Chile:  Unrest continues to spread in Chile, with 12 reported deaths.  The key problem is inequality.  Chile has leaned towards free markets since Pinochet built the economy on advice from University of Chicago economists.  One of the ways the political class tries to deal with the “pie sharing” problem is to expand the pie; that way, those who currently “have” can receive the same, while those who “have not” can get more.  Chile’s economic problem is its heavy dependence on copper. GDP tends to lag copper prices by about three quarters.

The exchange rate also closely tracks prices of the red metal.  The chart below shows the exchange rate (inverted) relative to the price of copper.

The inequality problem in Chile needs stronger Chinese growth to fix; slowing world growth, but especially in the commodity consuming China, is a problem for commodity suppliers.

Israel: Yesterday, right-wing Prime Minister Netanyahu gave up trying to form a government, so President Rivlin is now widely expected to give a shot to Benny Gantz, the former army chief heading up the center-right Blue and White Alliance.  It appears Gantz could form a minority government if he can strike a deal with leftist and Israeli Arab parties.

Bolivia:  Authorities this morning resumed issuing vote-count updates from Sunday’s elections, with the numbers now showing leftist President Morales likely to win by enough to avoid a runoff.  Initial counts Sunday suggested a runoff would be needed.  After an inexplicable lull in count updates, the huge swing is raising concerns of electoral fraud, and protests have erupted.

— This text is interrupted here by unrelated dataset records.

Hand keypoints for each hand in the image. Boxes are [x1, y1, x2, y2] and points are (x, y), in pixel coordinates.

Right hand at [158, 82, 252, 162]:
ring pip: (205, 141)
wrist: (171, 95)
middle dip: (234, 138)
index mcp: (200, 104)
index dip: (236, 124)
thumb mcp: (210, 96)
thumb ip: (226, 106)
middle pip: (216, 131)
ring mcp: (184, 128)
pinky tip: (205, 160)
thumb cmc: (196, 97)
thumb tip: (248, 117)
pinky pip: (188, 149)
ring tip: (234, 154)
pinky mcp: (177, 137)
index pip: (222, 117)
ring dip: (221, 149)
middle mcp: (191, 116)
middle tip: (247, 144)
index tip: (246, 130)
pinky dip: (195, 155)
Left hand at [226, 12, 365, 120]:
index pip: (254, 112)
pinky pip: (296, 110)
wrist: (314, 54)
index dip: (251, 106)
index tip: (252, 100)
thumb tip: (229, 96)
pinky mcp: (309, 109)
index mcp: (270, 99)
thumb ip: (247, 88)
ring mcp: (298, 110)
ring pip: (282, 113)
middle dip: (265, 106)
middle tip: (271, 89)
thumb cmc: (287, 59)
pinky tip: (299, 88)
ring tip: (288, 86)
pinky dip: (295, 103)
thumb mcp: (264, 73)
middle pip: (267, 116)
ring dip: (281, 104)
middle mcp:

Japan:  Emperor Naruhito completed his accession to the Chrysanthemum Throne today, with Prime Minister Abe shouting “banzai” (meaning “10,000 years”), and spectators ranging from Britain’s Prince Charles to South Korean Prime Minister Lee Nak-yon (though, notably, not South Korean President Moon).

Japan-China:  The Japanese and Chinese navies have held their first joint drills since 2011, including the first Chinese naval visit to Japan since 2009.  Despite tensions over China’s claims to the South China Sea, the countries’ leaders reportedly want to improve trade and defense ties as the United States takes a more confrontational, protectionist stance against them.